I keep thinking about getting lots of these effects into the vanilla game world...a list of ridiculously subtle effects...am I the only one who sees this kind of potential, at least in the abstract?
You're not the only person who sees the potential impact of these kinds of effects, that's why there's a long list of requests both in the thread and in my PM inbox.
The major problem is not so much in imagining the effects; it's implementing them. Time is limited and these systems are not that easy to work with; full of strange and annoying inconsistencies as I've been discovering while working on the shrub leaf boxes. That's basically why I would like to be fairly sure that anything I make is really going to get used. If something new can be made by making a few tweaks to something I've already made then that's easy enough, but where it has to be made from scratch, that can be a lot of work with no guarantee of a desirable result.
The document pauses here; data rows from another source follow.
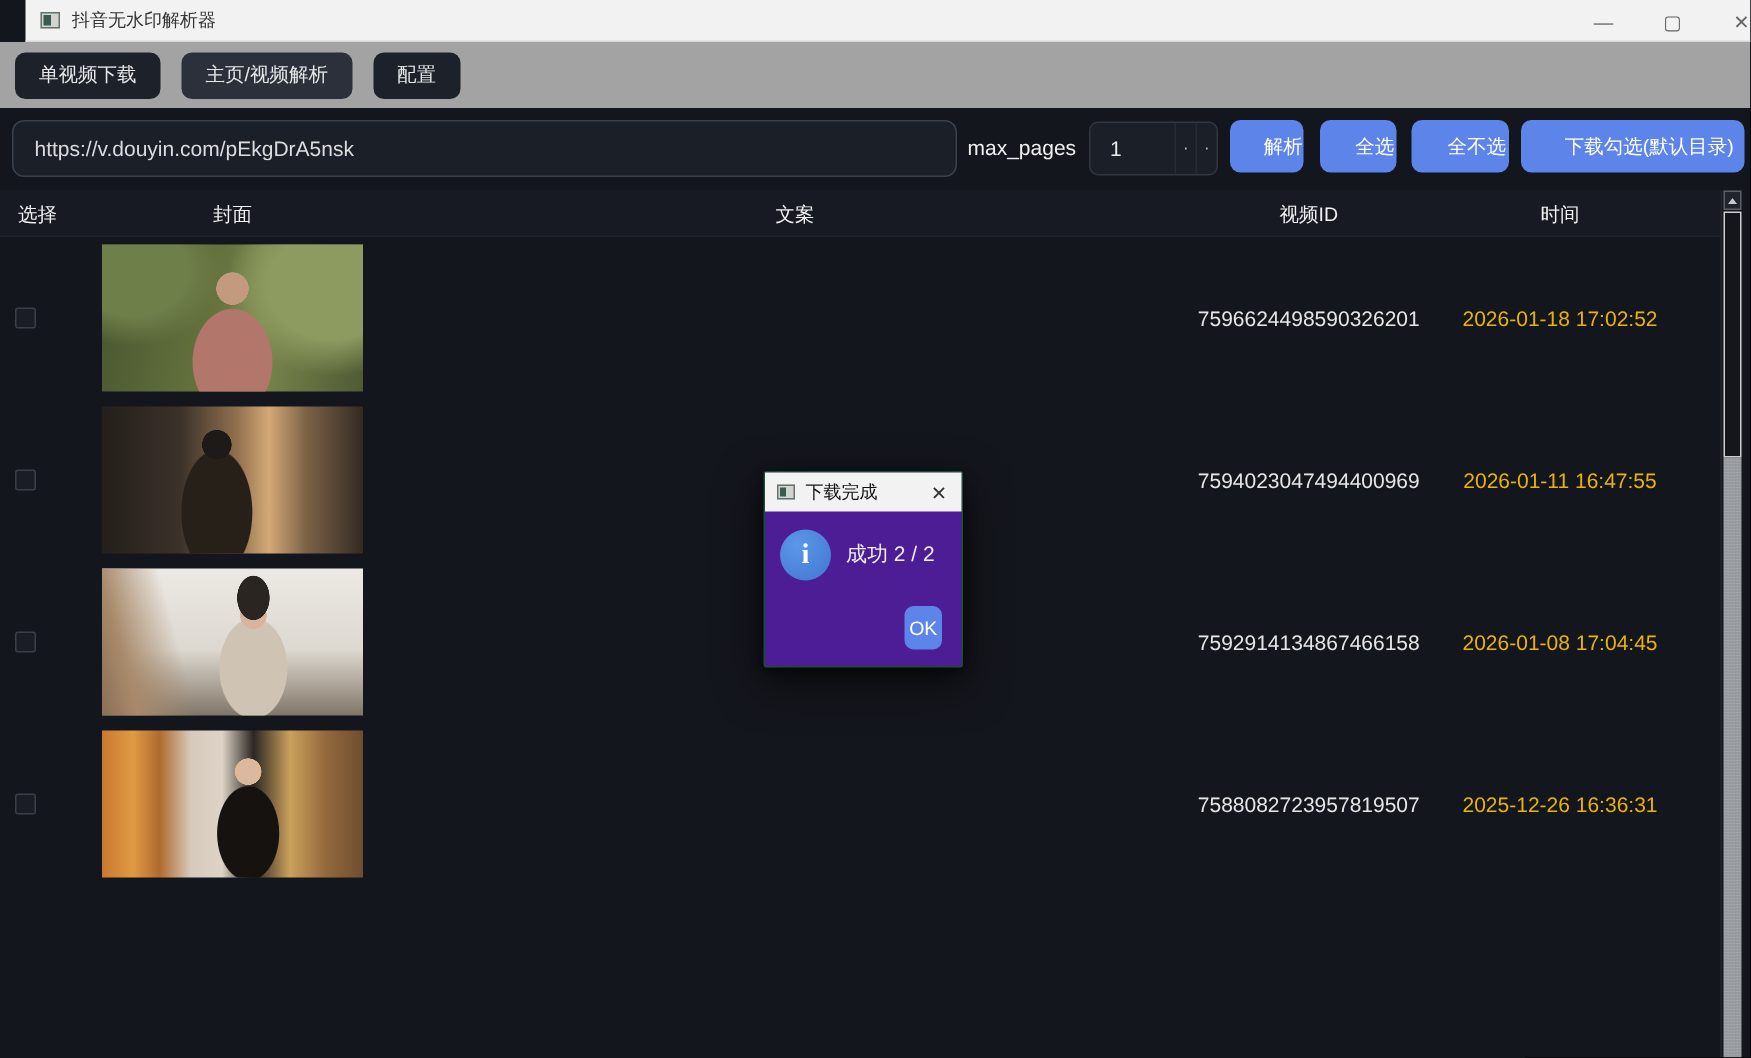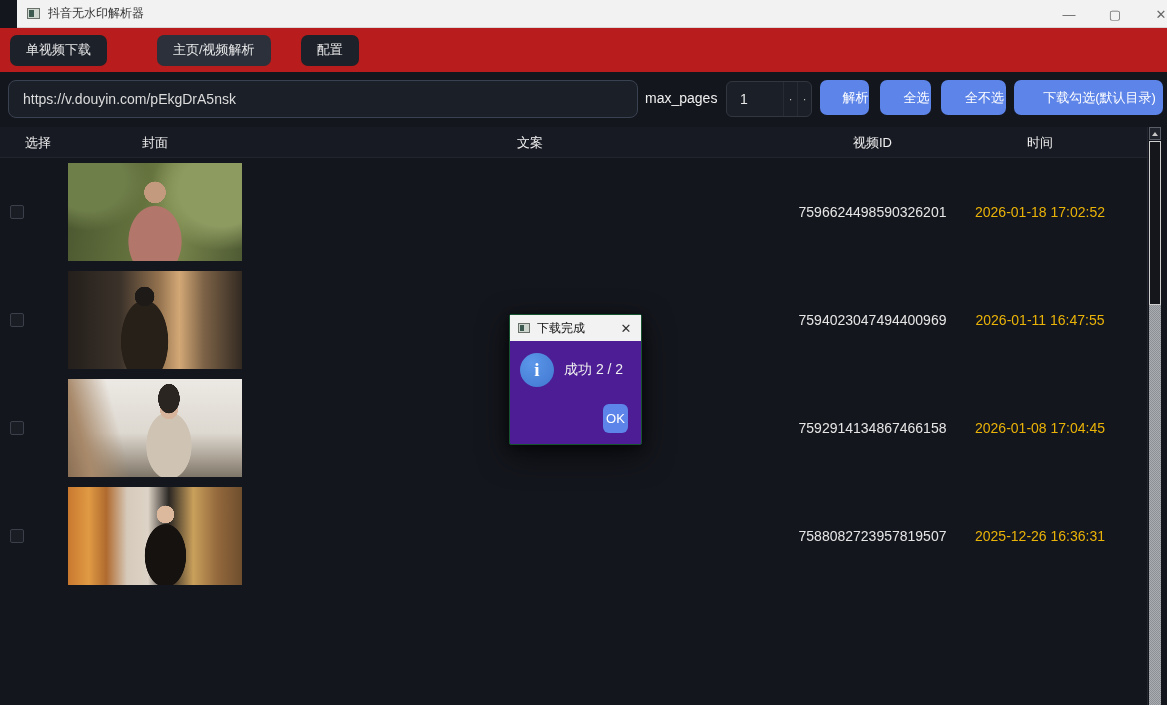--- a/index.html
+++ b/index.html
@@ -23,27 +23,27 @@
   .app-icon::after{ content:""; position:absolute; left:1px; top:1px; width:5px; height:7px; background:#3c5a50; }
   .titlebar .title{ margin-left:8px; font-size:12px; color:#333; }
   .win-controls{ position:absolute; right:0; top:0; height:28px; display:flex; }
   .win-btn{
     width:46px; height:28px; display:flex; align-items:center; justify-content:center;
     color:#666; font-size:13px; cursor:pointer;
   }
   
   .tabbar{
     position:absolute; left:0; top:28px; width:1167px; height:44px;
-    background:#b91c1c; display:flex; align-items:center; gap:30px; padding-left:10px;
+    background:#a3a3a3; display:flex; align-items:center; gap:14px; padding-left:10px;
   }
   .tab{
     height:31px; padding:0 16px; display:flex; align-items:center;
     border-radius:7px; background:#1d212a; color:#e8e8e8; font-size:13px; cursor:pointer;
   }
-  .tab.active{ background:#2b303b;margin-left:20px; }
+  .tab.active{ background:#2b303b; }
   
   .toolbar{ position:absolute; left:0; top:72px; width:1167px; height:52px; }
   .url-input{
     position:absolute; left:8px; top:8px; width:630px; height:38px;
     background:#1b1f28; border:1px solid #3a4150; border-radius:8px;
     color:#dcdcdc; font-size:14px; padding:0 14px; outline:none;
     font-family:"Liberation Sans", sans-serif;
   }
   .maxpages-label{ position:absolute; left:645px; top:18px; color:#f0f0f0; font-size:14px; }
   .spinbox{
@@ -70,21 +70,21 @@
   .btn-none{ left:941px; width:65px; }
   .btn-download{ left:1014px; width:149px; }
   
   .table{ position:absolute; left:0; top:127px; width:1147px; height:578px; }
   .thead{
     position:absolute; left:0; top:0; width:1147px; height:31px;
     background:#171a22; color:#f0f0f0; font-size:13px;
     border-bottom:1px solid #20242d;
   }
   .th{ position:absolute; top:7px; text-align:center; }
-  .th-select{ left:13px;  width:50px; }
+  .th-select{ left:0;  width:50px; }
   .th-cover{  left:68px;  width:174px; }
   .th-caption{left:250px; width:560px; }
   .th-id{     left:790px; width:165px; }
   .th-time{   left:960px; width:160px; }
   .tbody{ position:absolute; left:0; top:31px; width:1147px; height:547px; overflow:hidden; }
   .row{ position:absolute; left:0; width:1147px; height:108px; }
   .checkbox{
     position:absolute; left:10px; top:47px; width:14px; height:14px;
     background:#1a1d24; border:1px solid #3a3f4a; border-radius:2px; cursor:pointer;
   }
The end result is that stuff that I can do easily is likely to be done earlier. Stuff that I have a desire to try and challenge myself with gets attempted earlier. Stuff that is intended for use by mods I'd like to use myself get higher priorities. It's not hugely fair, but at least the one person it *is* fair on is myself, which I think is reasonable. I wouldn't recommend
relying on me for resources more than you have to though; I won't appreciate the pressure and you won't appreciate the waiting. After all, if I feel the desire to work on something http://i285.photobucket.com/albums/ll61/Revanchism/Working/test18-1.png, that's exactly what I'm going to do.
At the end of all that, suggestions are always welcome.
Vac
P.S. May as well mention the progress on the falling leaf boxes. I spent a *long* time trying to find either a fix or a workaround for a rather wierd bug in the particle system mechanics. For any particle system, there's a float value that is used to determine the rate at which particle systems generate particles. I was already aware that this float did *not* have a linear relationship with the rate of particle system spawns (i.e. changing it from 1000 to 2000 didn't quite double the number of particles spawning, nor does changing it from 1000 to 500 half the spawn rate), but it turns out that there's a threshold somewhere just over 0.4 where the system will simply cut off and spawn nothing at all. For the trees that's not such a big deal as I gave them fairly high spawn rates due to their leaf-space volume, but for a lot of the shrubs this is a major issue: the 0.4
x value is still quite high when you're dealing with large leaves from a small shrub. The more annoying thing yet is that this cutoff value is *not* consistent from box to box: even simply changing the texture the particle system's using can be enough to nudge it from "functional" to "non-functional", or the other way (i.e. nothing in the system's mechanics has changed at all), and also from *computer system* to computer system. I had reports from Hanaisse that some boxes worked that when I checked actually didn't for me, and reports of boxes that didn't work on her/his system that did on mine. Go figure.
I did find what I thought was a workaround, by assigning float data to the float and changing it over time so that it fluctuated above and below the threshold. If it spent half the time above and half the time below then that'd be half the number of particles spawned, right? Well it turned out, no. Comparing two systems where one had the float set to 0.6666 permanently and one where the float spent about 1/3rd of the time at 0.6666 and 2/3rds of the time at 0, I discovered that the second system spawned quite a lot more particles than the first.
Huh!?!
So I've wasted a
lot of time trying to find a sensible solution and at this point I've pretty much given up: shrubs are either going to have quite a lot of leaves or none at all and while I'm sure it's quite possible to find values for the float data that will give lower spawn rates, I simply don't have the time or desire to continue working on that right now: far too much time necessary. Progress on new boxes is once again being made though, and is continuing much apace.